[Measuring device readout data]
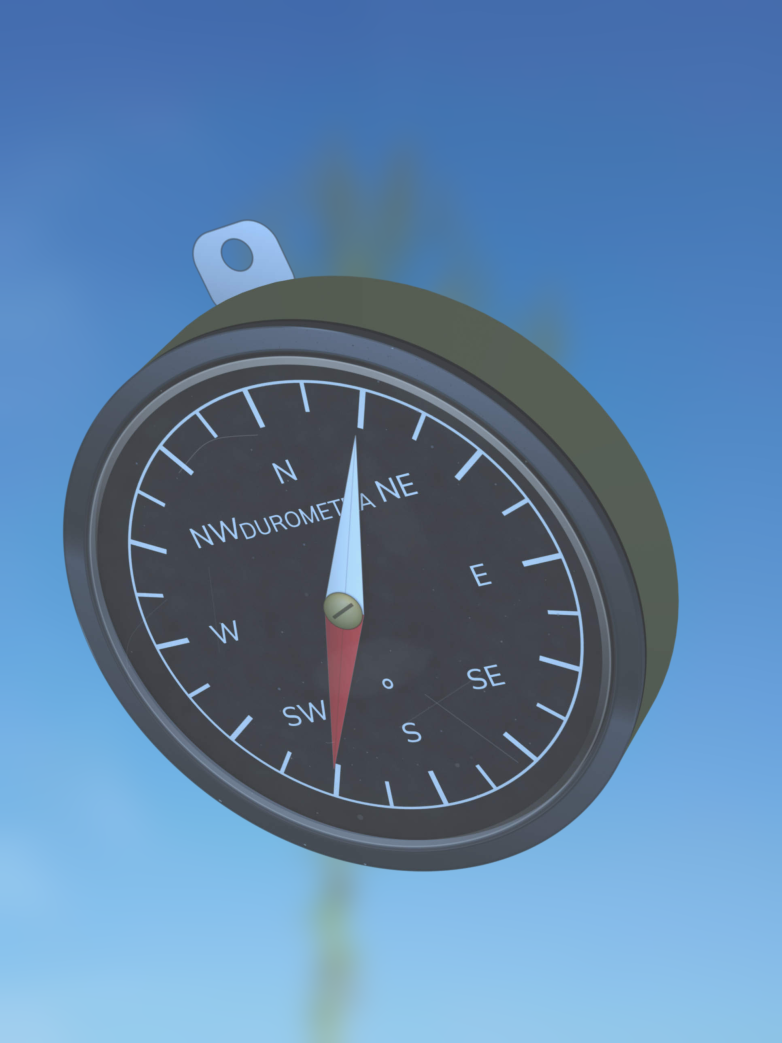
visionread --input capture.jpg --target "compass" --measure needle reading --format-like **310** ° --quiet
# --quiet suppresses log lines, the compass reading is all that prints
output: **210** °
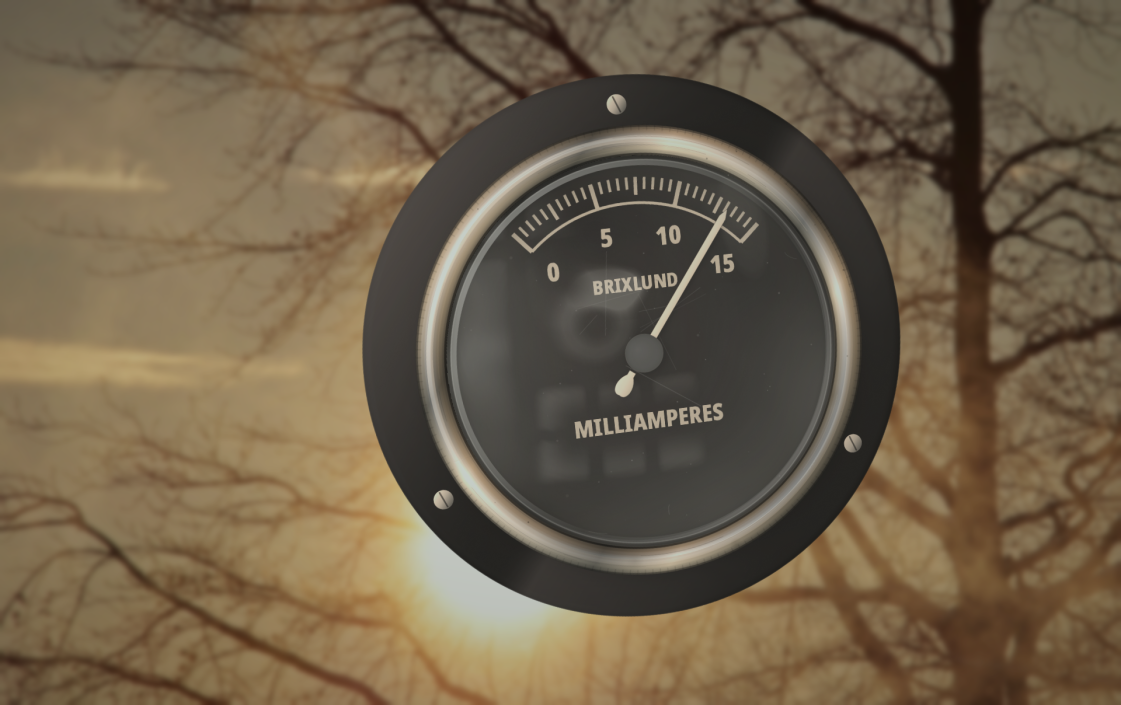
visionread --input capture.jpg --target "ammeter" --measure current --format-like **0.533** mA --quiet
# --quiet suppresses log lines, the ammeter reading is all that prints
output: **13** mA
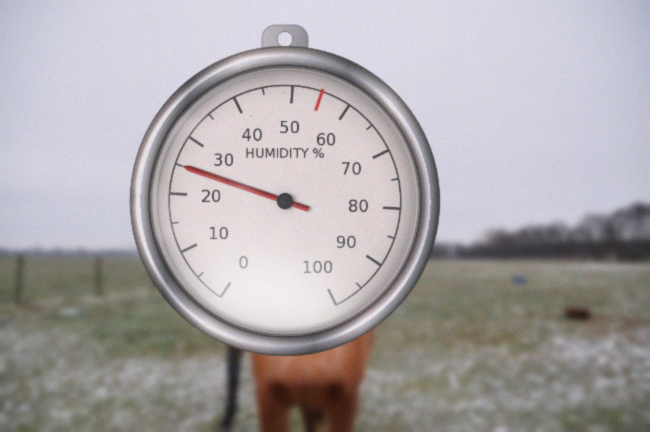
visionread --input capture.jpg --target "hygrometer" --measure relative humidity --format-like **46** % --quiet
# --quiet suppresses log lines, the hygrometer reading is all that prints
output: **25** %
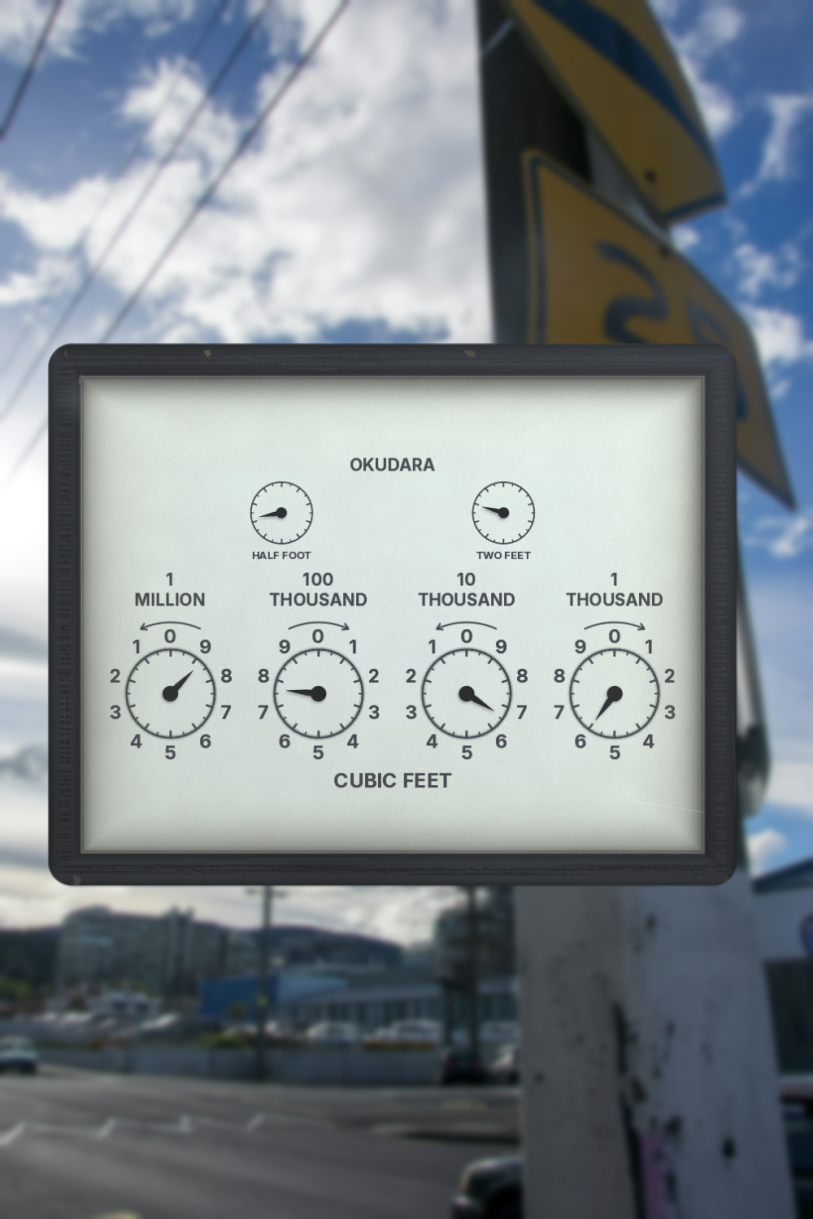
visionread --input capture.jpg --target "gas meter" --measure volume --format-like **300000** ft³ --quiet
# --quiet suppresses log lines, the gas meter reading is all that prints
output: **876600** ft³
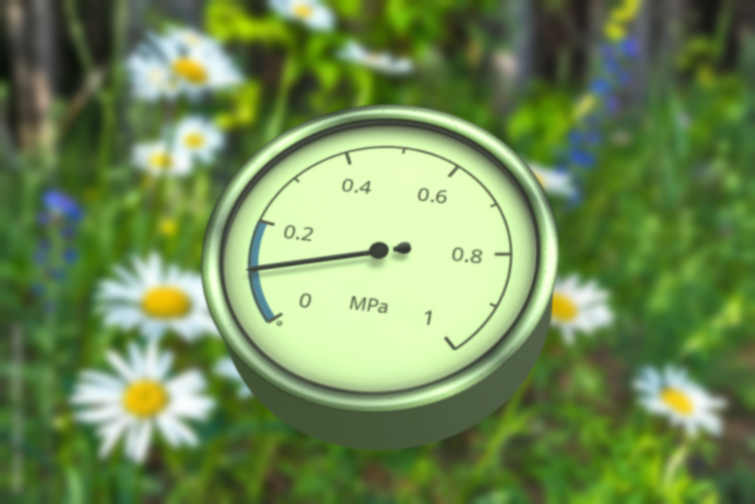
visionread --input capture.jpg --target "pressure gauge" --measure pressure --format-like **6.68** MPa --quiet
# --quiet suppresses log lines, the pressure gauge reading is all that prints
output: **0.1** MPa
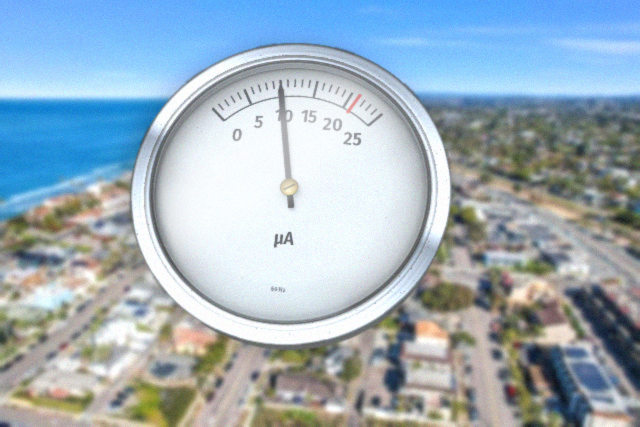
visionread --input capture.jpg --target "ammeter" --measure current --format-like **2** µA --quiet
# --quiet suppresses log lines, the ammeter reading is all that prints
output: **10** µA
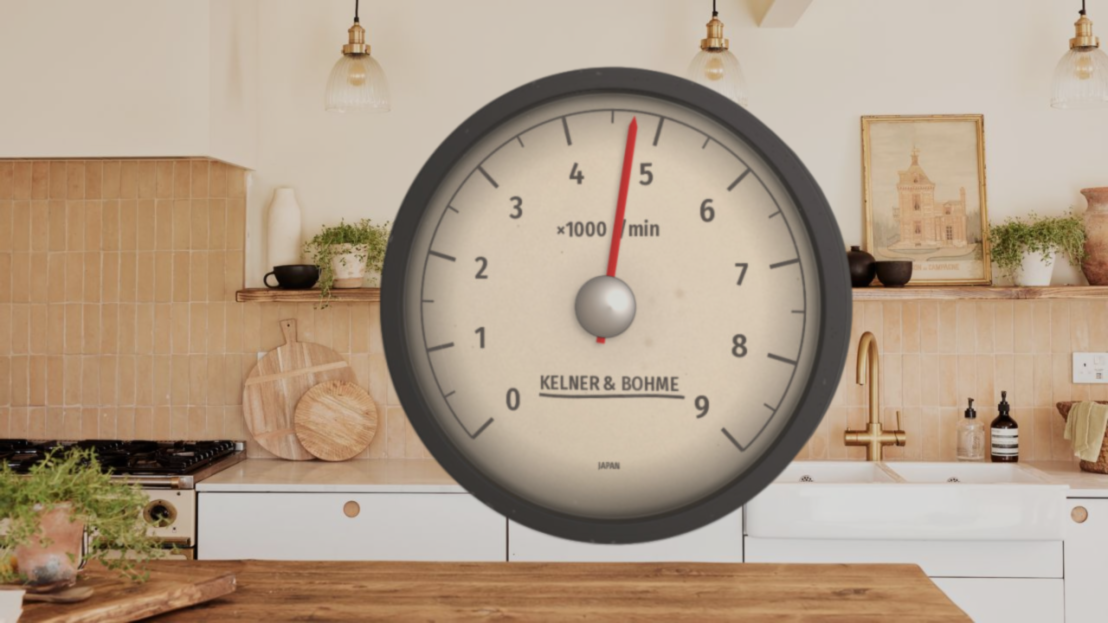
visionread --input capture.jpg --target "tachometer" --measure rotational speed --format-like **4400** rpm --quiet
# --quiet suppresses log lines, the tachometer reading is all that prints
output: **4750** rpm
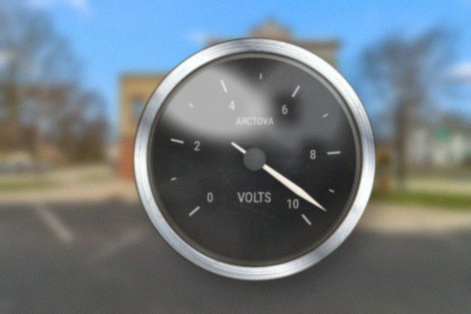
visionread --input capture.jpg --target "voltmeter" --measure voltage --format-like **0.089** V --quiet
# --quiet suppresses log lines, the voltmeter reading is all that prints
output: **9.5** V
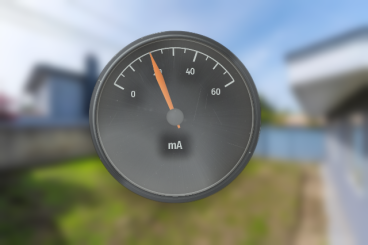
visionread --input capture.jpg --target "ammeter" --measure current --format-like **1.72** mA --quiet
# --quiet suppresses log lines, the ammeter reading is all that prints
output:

▸ INSTRUCTIONS TO FOLLOW
Copy out every one of the lines above word for word, leaving out the pictures.

▸ WRITTEN RESPONSE
visionread --input capture.jpg --target "compass" --measure needle reading --format-like **310** ° --quiet
# --quiet suppresses log lines, the compass reading is all that prints
output: **210** °
visionread --input capture.jpg --target "ammeter" --measure current --format-like **0.533** mA --quiet
# --quiet suppresses log lines, the ammeter reading is all that prints
output: **13** mA
visionread --input capture.jpg --target "hygrometer" --measure relative humidity --format-like **46** % --quiet
# --quiet suppresses log lines, the hygrometer reading is all that prints
output: **25** %
visionread --input capture.jpg --target "gas meter" --measure volume --format-like **300000** ft³ --quiet
# --quiet suppresses log lines, the gas meter reading is all that prints
output: **876600** ft³
visionread --input capture.jpg --target "pressure gauge" --measure pressure --format-like **6.68** MPa --quiet
# --quiet suppresses log lines, the pressure gauge reading is all that prints
output: **0.1** MPa
visionread --input capture.jpg --target "ammeter" --measure current --format-like **2** µA --quiet
# --quiet suppresses log lines, the ammeter reading is all that prints
output: **10** µA
visionread --input capture.jpg --target "tachometer" --measure rotational speed --format-like **4400** rpm --quiet
# --quiet suppresses log lines, the tachometer reading is all that prints
output: **4750** rpm
visionread --input capture.jpg --target "voltmeter" --measure voltage --format-like **0.089** V --quiet
# --quiet suppresses log lines, the voltmeter reading is all that prints
output: **9.5** V
visionread --input capture.jpg --target "ammeter" --measure current --format-like **1.72** mA --quiet
# --quiet suppresses log lines, the ammeter reading is all that prints
output:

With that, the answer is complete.